%%

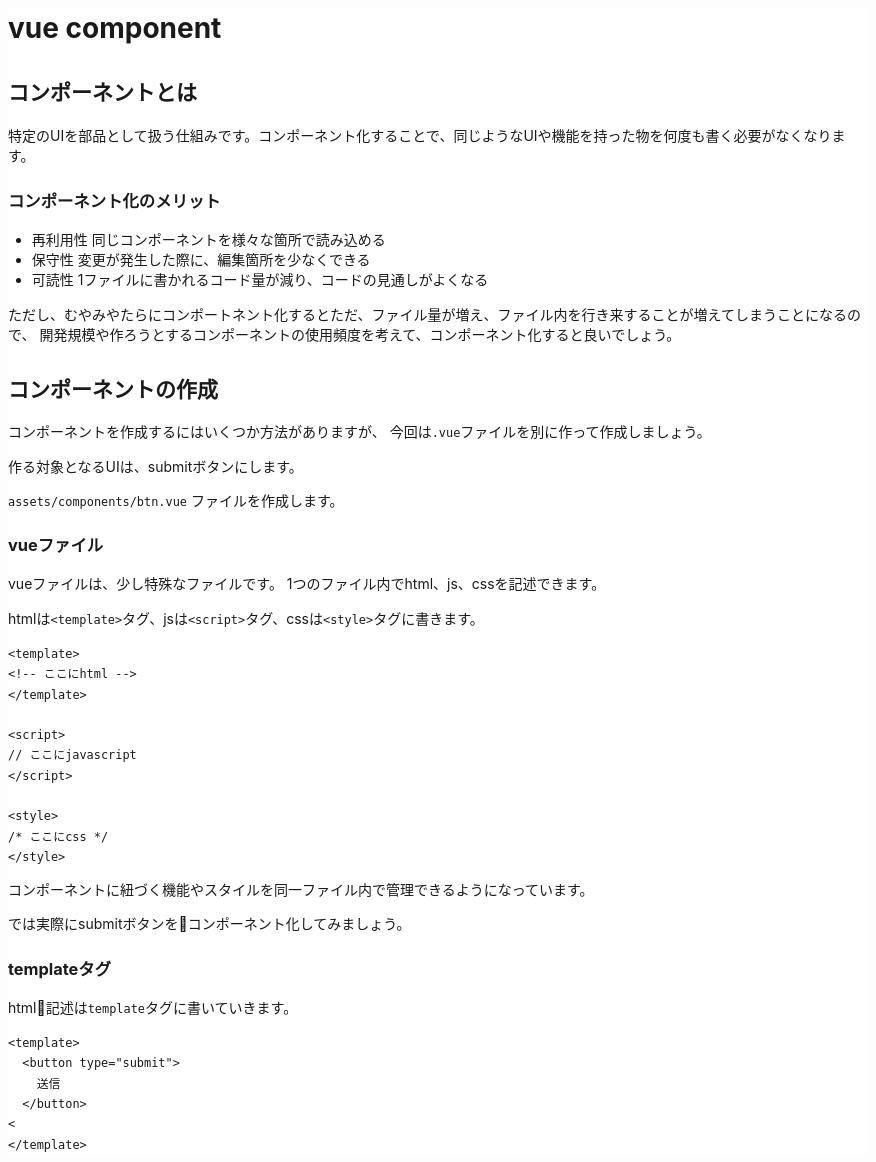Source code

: # vue component

## コンポーネントとは

特定のUIを部品として扱う仕組みです。コンポーネント化することで、同じようなUIや機能を持った物を何度も書く必要がなくなります。

### コンポーネント化のメリット
- 再利用性 同じコンポーネントを様々な箇所で読み込める
- 保守性 変更が発生した際に、編集箇所を少なくできる
- 可読性 1ファイルに書かれるコード量が減り、コードの見通しがよくなる

ただし、むやみやたらにコンポートネント化するとただ、ファイル量が増え、ファイル内を行き来することが増えてしまうことになるので、
開発規模や作ろうとするコンポーネントの使用頻度を考えて、コンポーネント化すると良いでしょう。

## コンポーネントの作成

コンポーネントを作成するにはいくつか方法がありますが、
今回は`.vue`ファイルを別に作って作成しましょう。

作る対象となるUIは、submitボタンにします。

`assets/components/btn.vue` ファイルを作成します。

### vueファイル

vueファイルは、少し特殊なファイルです。
1つのファイル内でhtml、js、cssを記述できます。

htmlは`<template>`タグ、jsは`<script>`タグ、cssは`<style>`タグに書きます。

```vue
<template>
<!-- ここにhtml -->
</template>

<script>
// ここにjavascript
</script>

<style>
/* ここにcss */
</style>
```

コンポーネントに紐づく機能やスタイルを同一ファイル内で管理できるようになっています。

では実際にsubmitボタンをコンポーネント化してみましょう。

### templateタグ

html記述は`template`タグに書いていきます。

```vue
<template>
  <button type="submit">
    送信
  </button>
<
</template>
```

%%

Exact repetition is the task: every line from the start of the data to the line with "vueファイルは、少し特殊なファイルです。", inclusive, and none after it, pictures omitted.

Source code

: # vue component

## コンポーネントとは

特定のUIを部品として扱う仕組みです。コンポーネント化することで、同じようなUIや機能を持った物を何度も書く必要がなくなります。

### コンポーネント化のメリット
- 再利用性 同じコンポーネントを様々な箇所で読み込める
- 保守性 変更が発生した際に、編集箇所を少なくできる
- 可読性 1ファイルに書かれるコード量が減り、コードの見通しがよくなる

ただし、むやみやたらにコンポートネント化するとただ、ファイル量が増え、ファイル内を行き来することが増えてしまうことになるので、
開発規模や作ろうとするコンポーネントの使用頻度を考えて、コンポーネント化すると良いでしょう。

## コンポーネントの作成

コンポーネントを作成するにはいくつか方法がありますが、
今回は`.vue`ファイルを別に作って作成しましょう。

作る対象となるUIは、submitボタンにします。

`assets/components/btn.vue` ファイルを作成します。

### vueファイル

vueファイルは、少し特殊なファイルです。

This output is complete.